··· Recorded data
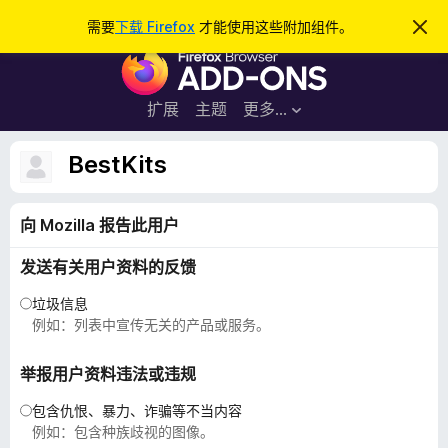
搜
登录
需要
下载 Firefox
才能使用这些附加组件。
忽
略
索
F
此
通
i
知
r
扩展
主题
更多…
e
f
BestKits
o
x
向 Mozilla 报告此用户
浏
览
发送有关用户资料的反馈
器
附
垃圾信息
加
例如：列表中宣传无关的产品或服务。
组
件
举报用户资料违法或违规
包含仇恨、暴力、诈骗等不当内容
例如：包含种族歧视的图像。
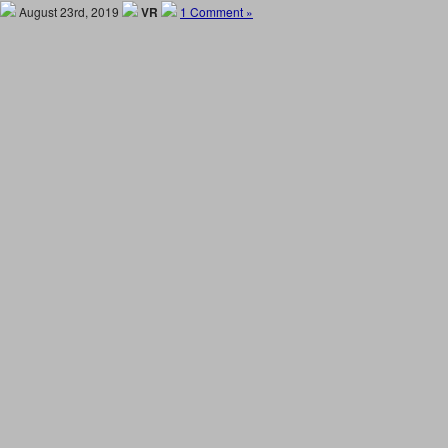
August 23rd, 2019
VR
1 Comment »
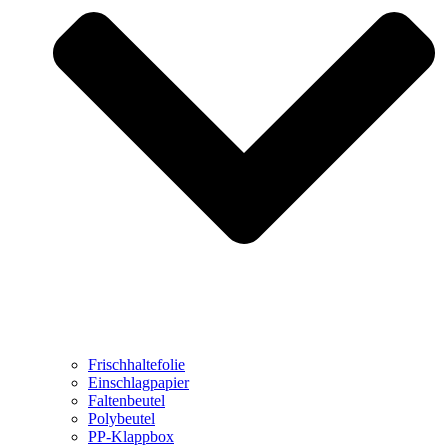
Frischhaltefolie
Einschlagpapier
Faltenbeutel
Polybeutel
PP-Klappbox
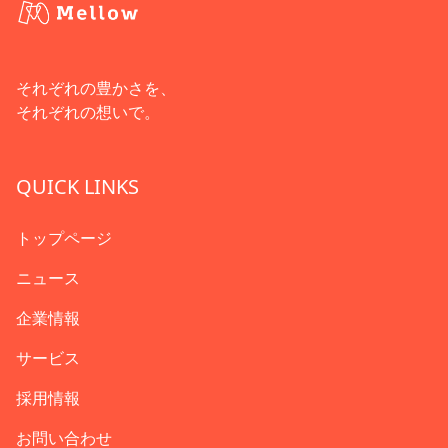
それぞれの豊かさを、
それぞれの想いで。
QUICK LINKS
トップページ
ニュース
企業情報
サービス
採用情報
お問い合わせ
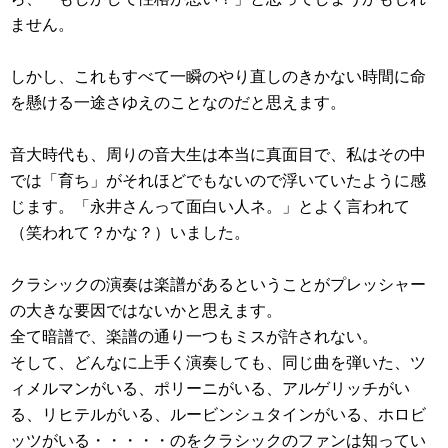
ません。
しかし、これもすべて一瞬のやり直しのきかない時間に命
を懸ける一途さゆえのことなのだと思えます。
音大時代も、周りの音大生は本当に真面目で、私はその中
では「育ち」がそれほどでもないので浮いていたように感
じます。「永井さんって面白い人ネ。」とよく言われて
（笑われて？かな？）いました。
クラシックの演奏は楽譜があるということがプレッシャー
の大きな要因ではないかと思えます。
全て暗譜で、楽譜の通り一つもミスが許されない。
そして、どんなに上手く演奏しても、同じ曲を弾いた、ツ
ィメルマンがいる、ポリーニがいる、アルゲリッチがい
る、リヒテルがいる、ルービンシュタインがいる、ホロビ
ッツがいる・・・・・のをクラシックのファンは知ってい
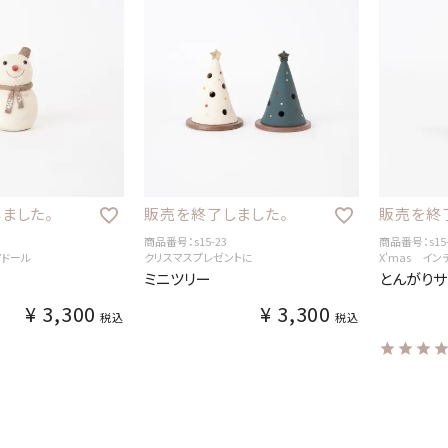
ました。
販売を終了しました。
販売を終
商品番号：s15-23
商品番号：s15-
アドール
クリスマスプレゼントに
X'mas イ
ミニツリー
とんがりサ
¥
3,300
¥
3,300
税込
税込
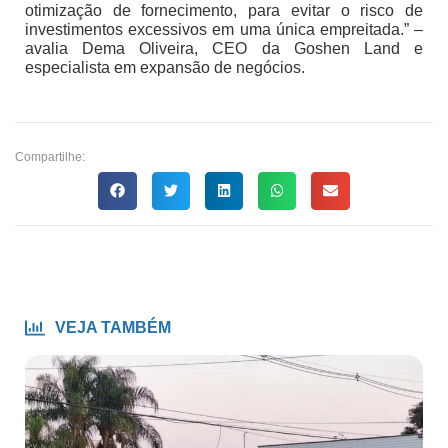
otimização de fornecimento, para evitar o risco de
investimentos excessivos em uma única empreitada.” –
avalia Dema Oliveira, CEO da Goshen Land e
especialista em expansão de negócios.
Compartilhe:
VEJA TAMBÉM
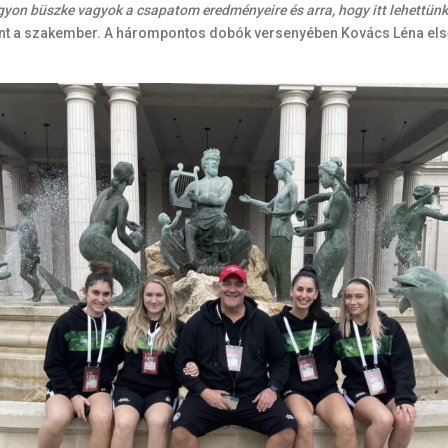
yon büszke vagyok a csapatom eredményeire és arra, hogy itt lehettünk.
 a szakember. A hárompontos dobók versenyében Kovács Léna első he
······
Task statement – Repeat the listing exactly, minus its pictures.

Result for this task –
搜
登录
需要
下载 Firefox
才能使用这些附加组件。
忽
略
索
F
此
通
i
知
r
扩展
主题
更多…
e
f
BestKits
o
x
向 Mozilla 报告此用户
浏
览
发送有关用户资料的反馈
器
附
垃圾信息
加
例如：列表中宣传无关的产品或服务。
组
件
举报用户资料违法或违规
包含仇恨、暴力、诈骗等不当内容
例如：包含种族歧视的图像。
August 23rd, 2019
VR
1 Comment »
Frischhaltefolie
Einschlagpapier
Faltenbeutel
Polybeutel
PP-Klappbox
それぞれの豊かさを、
それぞれの想いで。
QUICK LINKS
トップページ
ニュース
企業情報
サービス
採用情報
お問い合わせ
ません。
しかし、これもすべて一瞬のやり直しのきかない時間に命
を懸ける一途さゆえのことなのだと思えます。
音大時代も、周りの音大生は本当に真面目で、私はその中
では「育ち」がそれほどでもないので浮いていたように感
じます。「永井さんって面白い人ネ。」とよく言われて
（笑われて？かな？）いました。
クラシックの演奏は楽譜があるということがプレッシャー
の大きな要因ではないかと思えます。
全て暗譜で、楽譜の通り一つもミスが許されない。
そして、どんなに上手く演奏しても、同じ曲を弾いた、ツ
ィメルマンがいる、ポリーニがいる、アルゲリッチがい
る、リヒテルがいる、ルービンシュタインがいる、ホロビ
ッツがいる・・・・・のをクラシックのファンは知ってい
ました。
販売を終了しました。
販売を終
商品番号：s15-23
商品番号：s15-
アドール
クリスマスプレゼントに
X'mas イ
ミニツリー
とんがりサ
¥
3,300
¥
3,300
税込
税込
otimização de fornecimento, para evitar o risco de
investimentos excessivos em uma única empreitada.” –
avalia Dema Oliveira, CEO da Goshen Land e
especialista em expansão de negócios.
Compartilhe:
VEJA TAMBÉM
yon büszke vagyok a csapatom eredményeire és arra, hogy itt lehettünk.
 a szakember. A hárompontos dobók versenyében Kovács Léna első he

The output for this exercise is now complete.